À época, por meio de assessoria de imprensa, o juiz justificou a decisão afirmando que, “durante depoimento prestado, a vítima afirmou que os dois estavam bebendo, que os fatos aconteceram em decorrência da bebida, e isentou o marido da intenção de matá-la”.

Nova prisão do condenado

Em 23 de outubro, o desembargador do Tribunal de Justiça do Distrito Federal e dos Territórios (TJDFT), Waldir Leôncio Cordeiro Lopes Júnior, concedeu liminar pedida pelo MPDFT e determinou a prisão preventiva de Sidnei.

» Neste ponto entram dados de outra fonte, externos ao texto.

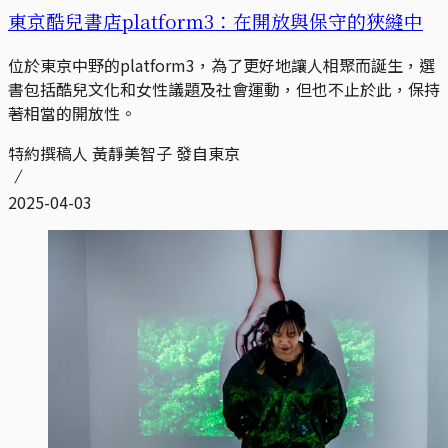
東京酷兒書店platform3：在開放與保守的狹縫中
位於東京中野的platform3，為了更好地讓人相聚而誕生，選
書包括酷兒文化和女性議題及社會運動，但也不止於此，保持
著相當的開放性。
特約撰稿人 黃靜美智子 發自東京
2025-04-03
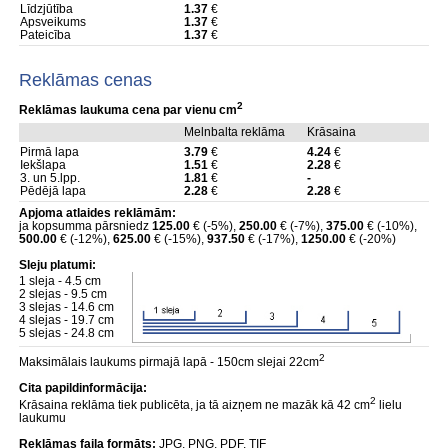
Līdzjūtība
1.37
€
Apsveikums
1.37
€
Pateicība
1.37
€
Reklāmas cenas
2
Reklāmas laukuma cena par vienu cm
Melnbalta reklāma
Krāsaina
Pirmā lapa
3.79
€
4.24
€
Iekšlapa
1.51
€
2.28
€
3. un 5.lpp.
1.81
€
-
Pēdējā lapa
2.28
€
2.28
€
Apjoma atlaides reklāmām:
ja kopsumma pārsniedz
125.00
€ (-5%),
250.00
€ (-7%),
375.00
€ (-10%),
500.00
€ (-12%),
625.00
€ (-15%),
937.50
€ (-17%),
1250.00
€ (-20%)
Sleju platumi:
1 sleja - 4.5 cm
2 slejas - 9.5 cm
3 slejas - 14.6 cm
4 slejas - 19.7 cm
5 slejas - 24.8 cm
2
Maksimālais laukums pirmajā lapā - 150cm slejai 22cm
Cita papildinformācija:
2
Krāsaina reklāma tiek publicēta, ja tā aizņem ne mazāk kā 42 cm
lielu
laukumu
Reklāmas faila formāts:
JPG, PNG, PDF, TIF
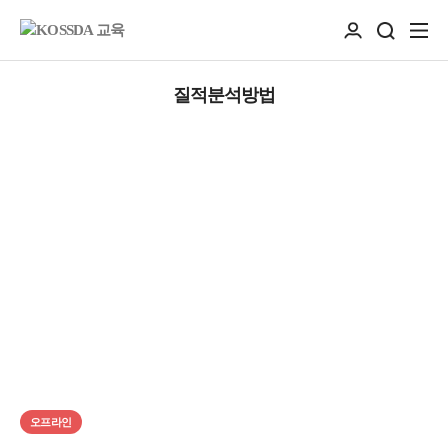
질적분석방법
오프라인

Na decisão, o magistrado classificou a soltura como uma “benesse”. “O requerido permaneceu preso durante toda a instrução criminal, não havendo qualquer alteração substancial fática capaz de justificar a benesse concedida pelo juiz presidente do Tribunal do Júri de Brazlândia.”

“Arrogância”

Conforme noticiou a coluna nesta segunda-feira (21/6), em 13 de dezembro de 2023, Olair afirmou, em uma audiência acerca de uma tentativa de feminicídio ocorrida em setembro daquele ano, que a vítima do caso estaria agindo com “arrogância”.

Em um dos trechos da audiência, a mulher demonstra insatisfação ao ser questionada repetidas vezes pela defesa do réu sobre os mesmos pontos.

“Eu vou repetir tudo de novo?”, pergunta a vítima à advogada ao ser questionada sobre um assunto já debatido anteriormente. Neste momento, as mulheres são interrompidas pelo juiz, que dispara: “Eu vou terminar proibindo o depoimento da senhora, a senhora vai ficar prejudicada, tá certo? Eu vou avisando pela última vez: se a senhora continuar com essa arrogância, tá certo? A senhora vai ser penalizada aqui”, diz, em tom elevado.

A coluna procurou o Conselho Nacional de Justiça (CNJ) e o Tribunal de Justiça do Distrito Federal e dos Territórios (TJDFT) para comentar o caso, mas não houve retorno até a última atualização desta matéria.